▶ **Exercise objective**:
Reproduce word for word the passage of the excerpt on Sun Myung Moon and the Justice Department that runs from "Hidden Money" to "to their pockets.".

One letter from a private citizen to the Justice Department stated, "I write in consternation and disgust at the apparent support, or at least the sheltering, of the Reverend Sun Myung Moon, a foreign agent ... who has subverted the American political system for the past 20 years. ... Did Reagan and/or Bush receive financial support from Moon or his agents during any of their election campaigns in violation of federal law?"
Another letter complained that "apparently Moon gave the Bush and Reagan campaigns millions of dollars in support and helped fund the [Nicaraguan] contras as well as sponsoring rallys [sic] in 50 states to support the Persian Gulf war. No wonder the Justice Department turns a blind eye?"
"I feel it is necessary to find out who is financing the operation and why other countries are trying to direct the policies of the United States," wrote another citizen. "If even one-half of the allegations are true, Moon and his assistants belong in jail rather than being welcomed and supported at the highest level of Washington."
As public demands mounted for Moon and his front groups to register as foreign agents, the Justice Department added a new argument to its reasons to say no. In an Aug. 19, 1992, letter, Assistant Attorney General Robert S. Mueller dismissed a suggestion that the Moon-backed American Freedom Council should register under FARA because Moon, a South Korean citizen, had obtained U.S. resident-alien status - or a "green card."
Mueller, who is now FBI director, wrote that "in the absence of a foreign principal, there is no requirement for registration. ... The Reverend Sun Myung Moon enjoys the status of permanent resident alien in the United States and therefore does not fall within FARA’s definition of foreign principal. It follows that the Act is not applicable to the [American Freedom] Council because of its association with Reverend Moon."
Ironically, Mueller, who went out of his way to find reasons not to investigate Moon, touts in his official FBI biography his background investigating and prosecuting "major financial fraud, terrorist and public corruption cases, as well as narcotics conspiracies and international money launderers."
Hidden Money
Some prominent figures on the American Right went to great lengths to conceal their financial connections to Moon, making sure his assistance passed through several hands before it got to their pockets.

▶ **Information shown**:

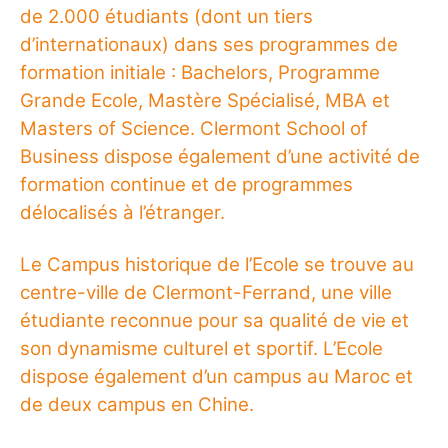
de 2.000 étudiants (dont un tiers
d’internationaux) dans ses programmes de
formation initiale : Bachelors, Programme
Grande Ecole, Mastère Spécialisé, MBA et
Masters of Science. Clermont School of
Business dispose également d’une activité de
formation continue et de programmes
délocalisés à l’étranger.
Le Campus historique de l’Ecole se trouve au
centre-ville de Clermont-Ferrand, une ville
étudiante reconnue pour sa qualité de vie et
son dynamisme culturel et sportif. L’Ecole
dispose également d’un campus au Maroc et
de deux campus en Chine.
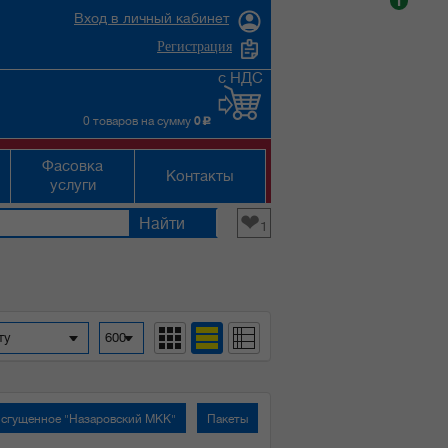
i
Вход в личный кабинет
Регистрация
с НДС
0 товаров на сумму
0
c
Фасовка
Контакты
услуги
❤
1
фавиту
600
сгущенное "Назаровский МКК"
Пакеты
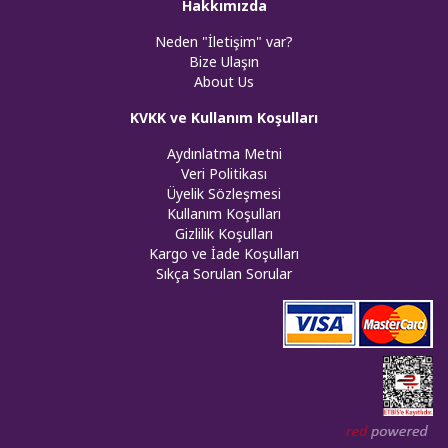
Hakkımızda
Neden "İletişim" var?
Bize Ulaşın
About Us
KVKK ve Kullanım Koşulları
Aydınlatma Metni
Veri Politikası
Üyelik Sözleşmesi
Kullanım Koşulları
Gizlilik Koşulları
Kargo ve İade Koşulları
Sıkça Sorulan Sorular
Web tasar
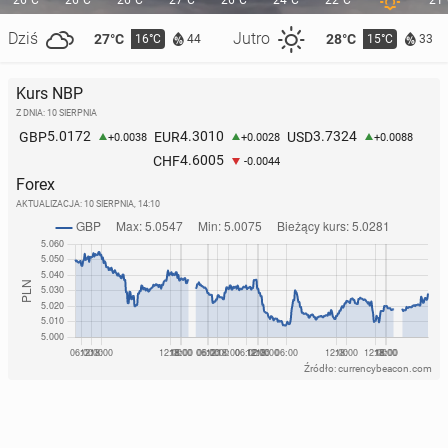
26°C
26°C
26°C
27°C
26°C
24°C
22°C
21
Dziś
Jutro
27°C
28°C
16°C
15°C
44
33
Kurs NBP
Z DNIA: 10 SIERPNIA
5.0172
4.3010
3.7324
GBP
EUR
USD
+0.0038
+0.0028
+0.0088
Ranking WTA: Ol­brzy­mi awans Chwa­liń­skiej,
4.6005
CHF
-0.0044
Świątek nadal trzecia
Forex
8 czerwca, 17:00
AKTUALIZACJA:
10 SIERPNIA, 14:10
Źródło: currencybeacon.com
* * *
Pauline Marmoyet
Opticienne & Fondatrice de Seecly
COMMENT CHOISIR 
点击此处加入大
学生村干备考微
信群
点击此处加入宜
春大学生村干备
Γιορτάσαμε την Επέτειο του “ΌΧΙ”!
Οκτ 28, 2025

▶ **Answer box**:
Hidden Money
Some prominent figures on the American Right went to great lengths to conceal their financial connections to Moon, making sure his assistance passed through several hands before it got to their pockets.